[Opening Material provided section]

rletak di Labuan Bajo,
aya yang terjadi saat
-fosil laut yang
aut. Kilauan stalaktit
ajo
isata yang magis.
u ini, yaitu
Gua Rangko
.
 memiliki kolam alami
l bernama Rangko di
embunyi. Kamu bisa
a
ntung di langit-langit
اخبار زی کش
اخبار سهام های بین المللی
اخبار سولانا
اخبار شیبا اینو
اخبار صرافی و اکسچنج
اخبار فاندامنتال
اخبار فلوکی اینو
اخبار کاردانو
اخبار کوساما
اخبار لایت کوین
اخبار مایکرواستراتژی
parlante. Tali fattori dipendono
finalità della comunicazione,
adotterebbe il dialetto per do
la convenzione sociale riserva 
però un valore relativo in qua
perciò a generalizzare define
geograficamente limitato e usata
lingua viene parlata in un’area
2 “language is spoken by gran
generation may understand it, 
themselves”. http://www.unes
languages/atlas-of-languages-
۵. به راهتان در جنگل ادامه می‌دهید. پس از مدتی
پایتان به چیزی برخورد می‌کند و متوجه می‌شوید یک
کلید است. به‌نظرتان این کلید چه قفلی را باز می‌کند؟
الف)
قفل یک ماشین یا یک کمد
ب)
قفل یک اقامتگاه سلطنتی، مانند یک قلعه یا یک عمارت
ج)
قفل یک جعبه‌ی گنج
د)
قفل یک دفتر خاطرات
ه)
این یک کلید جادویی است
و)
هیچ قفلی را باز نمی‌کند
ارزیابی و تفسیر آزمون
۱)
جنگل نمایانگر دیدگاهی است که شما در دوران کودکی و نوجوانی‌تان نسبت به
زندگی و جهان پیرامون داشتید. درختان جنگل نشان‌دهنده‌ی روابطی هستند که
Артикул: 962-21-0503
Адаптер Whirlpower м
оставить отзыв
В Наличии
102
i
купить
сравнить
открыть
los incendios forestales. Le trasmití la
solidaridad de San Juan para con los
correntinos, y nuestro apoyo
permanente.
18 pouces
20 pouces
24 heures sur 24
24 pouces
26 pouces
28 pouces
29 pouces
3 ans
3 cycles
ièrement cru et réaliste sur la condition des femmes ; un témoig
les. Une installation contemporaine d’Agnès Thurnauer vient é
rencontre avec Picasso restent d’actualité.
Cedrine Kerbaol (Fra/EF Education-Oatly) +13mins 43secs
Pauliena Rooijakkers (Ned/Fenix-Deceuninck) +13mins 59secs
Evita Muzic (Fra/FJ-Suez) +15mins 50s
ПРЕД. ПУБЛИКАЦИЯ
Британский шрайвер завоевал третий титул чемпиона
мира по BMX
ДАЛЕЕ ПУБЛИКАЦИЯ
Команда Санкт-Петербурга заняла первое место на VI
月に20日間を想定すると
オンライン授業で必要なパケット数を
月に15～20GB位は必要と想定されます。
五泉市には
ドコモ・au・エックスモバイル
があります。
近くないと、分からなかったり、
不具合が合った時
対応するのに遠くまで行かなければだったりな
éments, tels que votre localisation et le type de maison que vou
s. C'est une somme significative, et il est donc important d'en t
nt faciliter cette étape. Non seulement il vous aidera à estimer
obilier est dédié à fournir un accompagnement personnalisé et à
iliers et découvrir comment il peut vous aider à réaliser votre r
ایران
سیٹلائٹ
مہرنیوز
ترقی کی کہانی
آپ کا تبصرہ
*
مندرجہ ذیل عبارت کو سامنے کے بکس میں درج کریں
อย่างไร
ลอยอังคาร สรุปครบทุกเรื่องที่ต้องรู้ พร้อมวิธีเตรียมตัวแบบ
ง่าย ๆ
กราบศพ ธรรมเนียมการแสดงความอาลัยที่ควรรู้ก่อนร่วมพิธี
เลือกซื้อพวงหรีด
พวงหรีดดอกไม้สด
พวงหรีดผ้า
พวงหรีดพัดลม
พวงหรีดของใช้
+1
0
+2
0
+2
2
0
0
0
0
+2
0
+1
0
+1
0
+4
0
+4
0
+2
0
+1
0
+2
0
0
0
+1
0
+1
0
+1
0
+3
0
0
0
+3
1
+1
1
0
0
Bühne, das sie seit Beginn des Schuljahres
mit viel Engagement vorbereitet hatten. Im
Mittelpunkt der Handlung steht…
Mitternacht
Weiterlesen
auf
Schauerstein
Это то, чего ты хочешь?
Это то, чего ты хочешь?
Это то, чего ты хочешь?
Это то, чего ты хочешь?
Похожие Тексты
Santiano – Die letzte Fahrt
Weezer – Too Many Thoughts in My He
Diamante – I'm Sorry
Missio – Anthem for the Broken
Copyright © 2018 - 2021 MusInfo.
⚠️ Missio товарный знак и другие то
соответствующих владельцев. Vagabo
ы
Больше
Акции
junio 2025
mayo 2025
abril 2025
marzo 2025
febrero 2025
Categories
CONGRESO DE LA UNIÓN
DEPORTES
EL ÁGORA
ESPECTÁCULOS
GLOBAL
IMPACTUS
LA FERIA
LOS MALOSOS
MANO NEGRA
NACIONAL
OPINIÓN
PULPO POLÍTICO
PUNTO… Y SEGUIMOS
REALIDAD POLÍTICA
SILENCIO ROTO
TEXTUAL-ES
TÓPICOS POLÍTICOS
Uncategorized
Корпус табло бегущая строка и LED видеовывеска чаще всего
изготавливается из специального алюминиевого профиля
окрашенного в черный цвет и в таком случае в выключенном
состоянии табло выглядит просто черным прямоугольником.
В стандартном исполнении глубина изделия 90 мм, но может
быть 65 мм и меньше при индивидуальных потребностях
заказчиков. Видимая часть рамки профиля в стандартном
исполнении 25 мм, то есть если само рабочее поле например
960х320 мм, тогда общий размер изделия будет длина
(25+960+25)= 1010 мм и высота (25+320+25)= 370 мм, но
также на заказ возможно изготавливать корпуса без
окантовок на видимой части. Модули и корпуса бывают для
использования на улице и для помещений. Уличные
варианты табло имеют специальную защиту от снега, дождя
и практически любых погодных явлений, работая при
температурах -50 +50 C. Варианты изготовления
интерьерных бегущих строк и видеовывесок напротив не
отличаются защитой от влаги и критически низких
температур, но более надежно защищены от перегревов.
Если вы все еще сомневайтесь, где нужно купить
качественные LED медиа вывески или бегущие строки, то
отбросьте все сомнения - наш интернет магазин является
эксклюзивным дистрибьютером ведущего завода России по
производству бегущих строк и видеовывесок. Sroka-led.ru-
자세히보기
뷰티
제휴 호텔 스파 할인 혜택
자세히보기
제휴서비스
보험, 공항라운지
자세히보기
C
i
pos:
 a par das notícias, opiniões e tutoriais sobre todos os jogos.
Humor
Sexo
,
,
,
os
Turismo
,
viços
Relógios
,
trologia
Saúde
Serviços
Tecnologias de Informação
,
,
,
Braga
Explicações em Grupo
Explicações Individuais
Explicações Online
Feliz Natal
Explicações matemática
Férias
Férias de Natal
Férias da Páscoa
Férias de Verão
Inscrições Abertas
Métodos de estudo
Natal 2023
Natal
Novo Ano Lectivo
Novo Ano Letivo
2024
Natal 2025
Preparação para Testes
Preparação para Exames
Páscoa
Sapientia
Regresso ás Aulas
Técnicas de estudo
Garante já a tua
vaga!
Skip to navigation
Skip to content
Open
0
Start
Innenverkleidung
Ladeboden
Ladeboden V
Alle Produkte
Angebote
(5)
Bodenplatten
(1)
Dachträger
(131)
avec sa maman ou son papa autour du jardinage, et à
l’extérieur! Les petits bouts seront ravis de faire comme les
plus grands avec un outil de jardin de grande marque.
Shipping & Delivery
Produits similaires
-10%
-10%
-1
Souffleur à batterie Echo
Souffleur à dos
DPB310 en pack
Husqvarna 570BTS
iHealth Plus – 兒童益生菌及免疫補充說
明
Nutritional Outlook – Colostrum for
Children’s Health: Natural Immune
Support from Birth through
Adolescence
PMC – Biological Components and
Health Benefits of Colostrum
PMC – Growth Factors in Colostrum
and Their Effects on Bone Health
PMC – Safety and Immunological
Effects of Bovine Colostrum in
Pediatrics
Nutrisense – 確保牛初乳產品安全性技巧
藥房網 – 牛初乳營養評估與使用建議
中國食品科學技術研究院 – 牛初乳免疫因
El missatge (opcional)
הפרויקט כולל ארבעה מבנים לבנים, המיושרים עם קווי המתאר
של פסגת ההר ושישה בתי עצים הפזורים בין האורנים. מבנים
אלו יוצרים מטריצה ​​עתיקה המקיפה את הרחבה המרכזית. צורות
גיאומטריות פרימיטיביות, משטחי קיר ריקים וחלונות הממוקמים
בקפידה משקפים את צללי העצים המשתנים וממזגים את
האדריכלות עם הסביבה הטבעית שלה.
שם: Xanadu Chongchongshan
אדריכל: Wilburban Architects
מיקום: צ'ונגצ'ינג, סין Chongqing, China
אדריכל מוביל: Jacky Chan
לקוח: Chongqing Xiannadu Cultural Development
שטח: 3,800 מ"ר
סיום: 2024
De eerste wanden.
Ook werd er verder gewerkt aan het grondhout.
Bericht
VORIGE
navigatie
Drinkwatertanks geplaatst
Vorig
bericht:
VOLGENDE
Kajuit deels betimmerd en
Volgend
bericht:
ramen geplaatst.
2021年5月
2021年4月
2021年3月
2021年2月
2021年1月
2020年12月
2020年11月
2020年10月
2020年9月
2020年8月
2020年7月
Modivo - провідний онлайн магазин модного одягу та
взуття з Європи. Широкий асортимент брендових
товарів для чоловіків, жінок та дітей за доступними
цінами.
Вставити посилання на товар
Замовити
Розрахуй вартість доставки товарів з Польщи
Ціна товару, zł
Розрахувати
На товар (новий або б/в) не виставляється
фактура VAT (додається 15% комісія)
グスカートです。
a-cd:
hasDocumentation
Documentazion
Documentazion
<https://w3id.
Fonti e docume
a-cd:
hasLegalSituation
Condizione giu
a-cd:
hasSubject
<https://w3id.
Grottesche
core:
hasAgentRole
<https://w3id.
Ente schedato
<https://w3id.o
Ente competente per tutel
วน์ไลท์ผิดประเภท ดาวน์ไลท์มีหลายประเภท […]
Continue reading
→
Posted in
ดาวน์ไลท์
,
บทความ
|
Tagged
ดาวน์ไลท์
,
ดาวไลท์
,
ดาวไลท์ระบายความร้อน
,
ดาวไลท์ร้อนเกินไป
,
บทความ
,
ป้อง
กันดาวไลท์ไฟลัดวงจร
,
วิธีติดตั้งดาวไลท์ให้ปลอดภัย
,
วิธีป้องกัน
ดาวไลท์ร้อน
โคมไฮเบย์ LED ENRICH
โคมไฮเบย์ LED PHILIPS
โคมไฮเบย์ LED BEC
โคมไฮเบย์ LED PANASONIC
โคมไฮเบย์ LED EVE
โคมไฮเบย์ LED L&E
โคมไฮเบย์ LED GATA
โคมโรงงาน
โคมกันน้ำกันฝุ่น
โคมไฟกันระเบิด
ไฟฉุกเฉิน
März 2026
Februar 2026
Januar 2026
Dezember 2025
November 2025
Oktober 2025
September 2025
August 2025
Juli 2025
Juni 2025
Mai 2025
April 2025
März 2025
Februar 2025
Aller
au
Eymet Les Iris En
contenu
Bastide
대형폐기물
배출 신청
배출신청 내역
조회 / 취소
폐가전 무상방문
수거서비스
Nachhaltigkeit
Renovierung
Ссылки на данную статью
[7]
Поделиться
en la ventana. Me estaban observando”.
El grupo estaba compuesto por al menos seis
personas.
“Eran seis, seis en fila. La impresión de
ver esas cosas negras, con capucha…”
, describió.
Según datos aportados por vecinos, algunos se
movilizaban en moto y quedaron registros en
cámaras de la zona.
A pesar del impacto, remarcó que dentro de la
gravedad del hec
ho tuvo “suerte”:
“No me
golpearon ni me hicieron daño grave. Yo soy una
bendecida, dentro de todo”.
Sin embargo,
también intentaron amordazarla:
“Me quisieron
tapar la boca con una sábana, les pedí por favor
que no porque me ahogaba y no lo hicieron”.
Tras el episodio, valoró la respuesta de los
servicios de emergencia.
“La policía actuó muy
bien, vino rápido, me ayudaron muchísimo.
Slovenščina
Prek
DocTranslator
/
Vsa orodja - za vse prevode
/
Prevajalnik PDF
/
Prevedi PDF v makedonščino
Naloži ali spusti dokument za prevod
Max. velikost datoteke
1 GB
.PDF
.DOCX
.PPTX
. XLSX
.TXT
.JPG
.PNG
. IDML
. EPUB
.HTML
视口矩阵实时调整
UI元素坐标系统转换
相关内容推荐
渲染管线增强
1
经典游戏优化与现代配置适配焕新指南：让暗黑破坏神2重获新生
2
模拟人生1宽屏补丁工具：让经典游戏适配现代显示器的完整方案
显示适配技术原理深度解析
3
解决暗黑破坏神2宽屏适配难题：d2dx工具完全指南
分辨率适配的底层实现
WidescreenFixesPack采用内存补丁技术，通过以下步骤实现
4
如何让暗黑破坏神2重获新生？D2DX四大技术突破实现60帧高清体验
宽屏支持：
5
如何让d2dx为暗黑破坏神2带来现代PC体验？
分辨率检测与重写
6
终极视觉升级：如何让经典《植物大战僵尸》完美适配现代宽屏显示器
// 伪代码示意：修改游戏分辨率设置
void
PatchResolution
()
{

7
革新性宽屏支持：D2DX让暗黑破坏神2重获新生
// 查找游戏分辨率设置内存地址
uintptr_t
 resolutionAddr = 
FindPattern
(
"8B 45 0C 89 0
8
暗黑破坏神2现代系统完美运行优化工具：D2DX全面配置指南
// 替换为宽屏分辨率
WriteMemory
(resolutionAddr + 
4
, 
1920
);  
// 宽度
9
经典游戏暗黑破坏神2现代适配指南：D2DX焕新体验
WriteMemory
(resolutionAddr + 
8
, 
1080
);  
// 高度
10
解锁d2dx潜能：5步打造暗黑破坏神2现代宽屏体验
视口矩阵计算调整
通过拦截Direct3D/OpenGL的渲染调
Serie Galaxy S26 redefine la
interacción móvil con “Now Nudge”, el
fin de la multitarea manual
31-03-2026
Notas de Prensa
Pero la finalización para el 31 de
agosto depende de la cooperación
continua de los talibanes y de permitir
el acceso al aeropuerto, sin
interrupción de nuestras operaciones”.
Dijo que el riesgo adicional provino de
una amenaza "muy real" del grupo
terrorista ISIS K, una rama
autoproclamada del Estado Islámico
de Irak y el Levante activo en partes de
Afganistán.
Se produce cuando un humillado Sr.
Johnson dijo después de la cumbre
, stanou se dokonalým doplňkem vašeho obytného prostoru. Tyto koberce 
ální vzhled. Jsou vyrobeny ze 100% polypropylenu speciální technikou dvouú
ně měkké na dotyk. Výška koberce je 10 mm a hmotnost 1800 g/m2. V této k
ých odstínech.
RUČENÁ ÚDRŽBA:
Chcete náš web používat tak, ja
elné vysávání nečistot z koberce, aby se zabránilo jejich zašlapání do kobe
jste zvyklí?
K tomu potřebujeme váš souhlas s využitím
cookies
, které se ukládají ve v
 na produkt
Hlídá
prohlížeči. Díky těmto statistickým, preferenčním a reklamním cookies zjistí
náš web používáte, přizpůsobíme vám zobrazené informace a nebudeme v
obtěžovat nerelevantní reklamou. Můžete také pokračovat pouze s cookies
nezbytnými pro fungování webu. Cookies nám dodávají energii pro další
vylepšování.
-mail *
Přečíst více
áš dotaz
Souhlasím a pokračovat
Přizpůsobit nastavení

[Closing Material provided section]

The task: Report the number of lines in these entries that hold the word "avec". Add nothing else.

Task result: 3